==== Dati di partenza

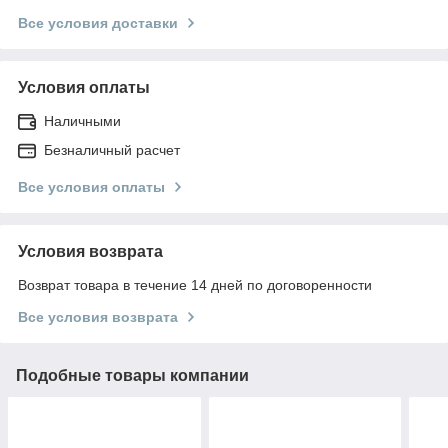
Все условия доставки
Условия оплаты
Наличными
Безналичный расчет
Все условия оплаты
Условия возврата
Возврат товара в течение 14 дней по договоренности
Все условия возврата
Подобные товары компании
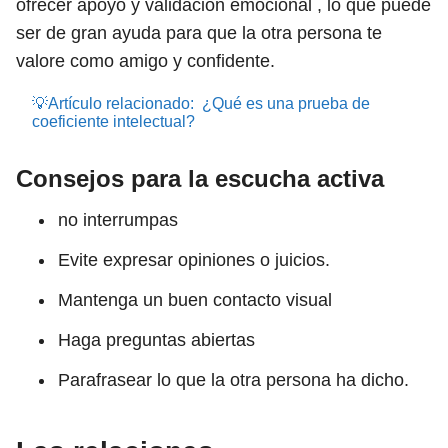
ofrecer apoyo y validación emocional , lo que puede
ser de gran ayuda para que la otra persona te
valore como amigo y confidente.
💡Artículo relacionado:
¿Qué es una prueba de
coeficiente intelectual?
Consejos para la escucha activa
no interrumpas
Evite expresar opiniones o juicios.
Mantenga un buen contacto visual
Haga preguntas abiertas
Parafrasear lo que la otra persona ha dicho.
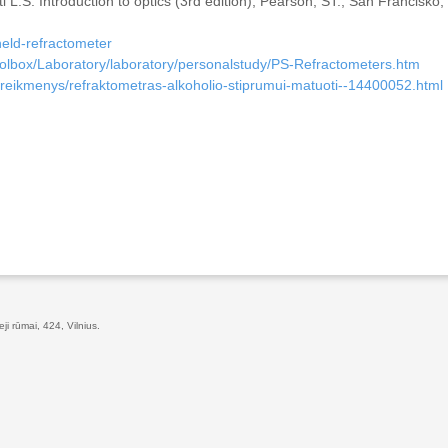
tti L.S. Introduction to optics (3rd edition), Pearson, ST., San Francisko,
held-refractometer
oolbox/Laboratory/laboratory/personalstudy/PS-Refractometers.htm
-reikmenys/refraktometras-alkoholio-stiprumui-matuoti--14400052.html
eji rūmai, 424, Vilnius.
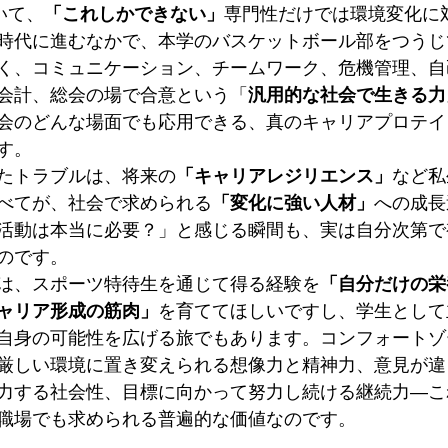
いて、
「これしかできない」
専門性だけでは環境変化に
時代に進むなかで、本学のバスケットボール部をつうじ
く、コミュニケーション、チームワーク、危機管理、自
会計、総会の場で合意という「
汎用的な社会で生きる力
会のどんな場面でも応用できる、真のキャリアプロテイ
す。
たトラブルは、将来の
「キャリアレジリエンス」
など私
べてが、社会で求められる
「変化に強い人材」
への成長
活動は本当に必要？」と感じる瞬間も、実は自分次第で
のです。
は、スポーツ特待生を通じて得る経験を
「自分だけの栄
ャリア形成の筋肉」
を育ててほしいですし、学生として
自身の可能性を広げる旅でもあります。コンフォートゾ
厳しい環境に置き変えられる想像力と精神力、意見が違
力する社会性、目標に向かって努力し続ける継続力—こ
職場でも求められる普遍的な価値なのです。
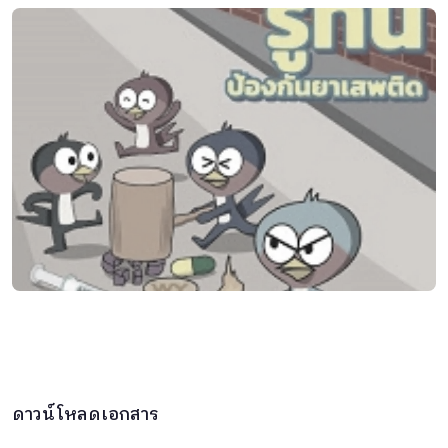
ดาวน์โหลดเอกสาร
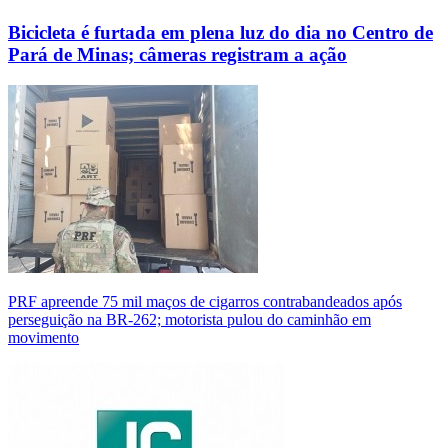
Bicicleta é furtada em plena luz do dia no Centro de
Pará de Minas; câmeras registram a ação
PRF apreende 75 mil maços de cigarros contrabandeados após
perseguição na BR-262; motorista pulou do caminhão em
movimento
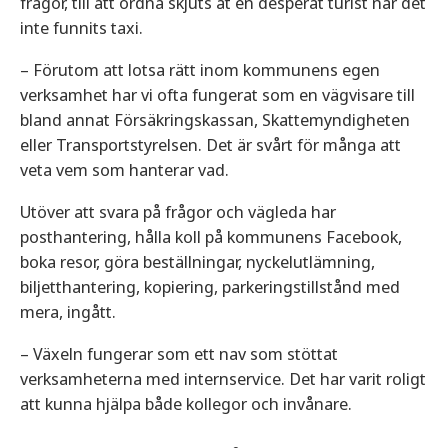
frågor, till att ordna skjuts åt en desperat turist när det
inte funnits taxi.
– Förutom att lotsa rätt inom kommunens egen
verksamhet har vi ofta fungerat som en vägvisare till
bland annat Försäkringskassan, Skattemyndigheten
eller Transportstyrelsen. Det är svårt för många att
veta vem som hanterar vad.
Utöver att svara på frågor och vägleda har
posthantering, hålla koll på kommunens Facebook,
boka resor, göra beställningar, nyckelutlämning,
biljetthantering, kopiering, parkeringstillstånd med
mera, ingått.
– Växeln fungerar som ett nav som stöttat
verksamheterna med internservice. Det har varit roligt
att kunna hjälpa både kollegor och invånare.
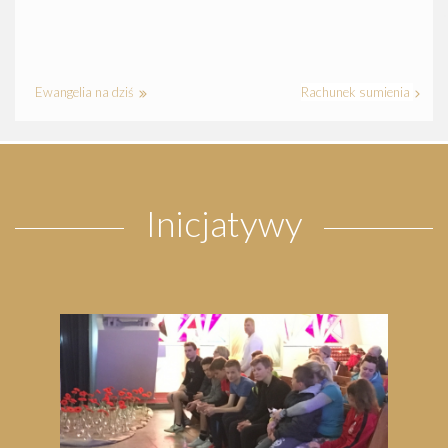
Ewangelia na dziś
Rachunek sumienia
Inicjatywy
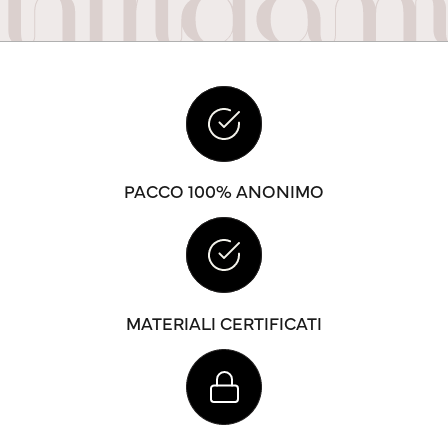
PACCO 100% ANONIMO
MATERIALI CERTIFICATI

========

Compito scritto - Restituisci tutte le righe qui sopra senza alcuna modifica, lasciando fuori le immagini.

Risposta scritta -
Все условия доставки
Условия оплаты
Наличными
Безналичный расчет
Все условия оплаты
Условия возврата
Возврат товара в течение 14 дней по договоренности
Все условия возврата
Подобные товары компании
ofrecer apoyo y validación emocional , lo que puede
ser de gran ayuda para que la otra persona te
valore como amigo y confidente.
💡Artículo relacionado:
¿Qué es una prueba de
coeficiente intelectual?
Consejos para la escucha activa
no interrumpas
Evite expresar opiniones o juicios.
Mantenga un buen contacto visual
Haga preguntas abiertas
Parafrasear lo que la otra persona ha dicho.
tti L.S. Introduction to optics (3rd edition), Pearson, ST., San Francisko,
held-refractometer
oolbox/Laboratory/laboratory/personalstudy/PS-Refractometers.htm
-reikmenys/refraktometras-alkoholio-stiprumui-matuoti--14400052.html
eji rūmai, 424, Vilnius.
いて、
「これしかできない」
専門性だけでは環境変化に
時代に進むなかで、本学のバスケットボール部をつうじ
く、コミュニケーション、チームワーク、危機管理、自
会計、総会の場で合意という「
汎用的な社会で生きる力
会のどんな場面でも応用できる、真のキャリアプロテイ
す。
たトラブルは、将来の
「キャリアレジリエンス」
など私
べてが、社会で求められる
「変化に強い人材」
への成長
活動は本当に必要？」と感じる瞬間も、実は自分次第で
のです。
は、スポーツ特待生を通じて得る経験を
「自分だけの栄
ャリア形成の筋肉」
を育ててほしいですし、学生として
自身の可能性を広げる旅でもあります。コンフォートゾ
厳しい環境に置き変えられる想像力と精神力、意見が違
力する社会性、目標に向かって努力し続ける継続力—こ
職場でも求められる普遍的な価値なのです。
ดาวน์โหลดเอกสาร
Bicicleta é furtada em plena luz do dia no Centro de
Pará de Minas; câmeras registram a ação
PRF apreende 75 mil maços de cigarros contrabandeados após
perseguição na BR-262; motorista pulou do caminhão em
movimento
frågor, till att ordna skjuts åt en desperat turist när det
inte funnits taxi.
– Förutom att lotsa rätt inom kommunens egen
verksamhet har vi ofta fungerat som en vägvisare till
bland annat Försäkringskassan, Skattemyndigheten
eller Transportstyrelsen. Det är svårt för många att
veta vem som hanterar vad.
Utöver att svara på frågor och vägleda har
posthantering, hålla koll på kommunens Facebook,
boka resor, göra beställningar, nyckelutlämning,
biljetthantering, kopiering, parkeringstillstånd med
mera, ingått.
– Växeln fungerar som ett nav som stöttat
verksamheterna med internservice. Det har varit roligt
att kunna hjälpa både kollegor och invånare.
Ewangelia na dziś
Rachunek sumienia
Inicjatywy
PACCO 100% ANONIMO
MATERIALI CERTIFICATI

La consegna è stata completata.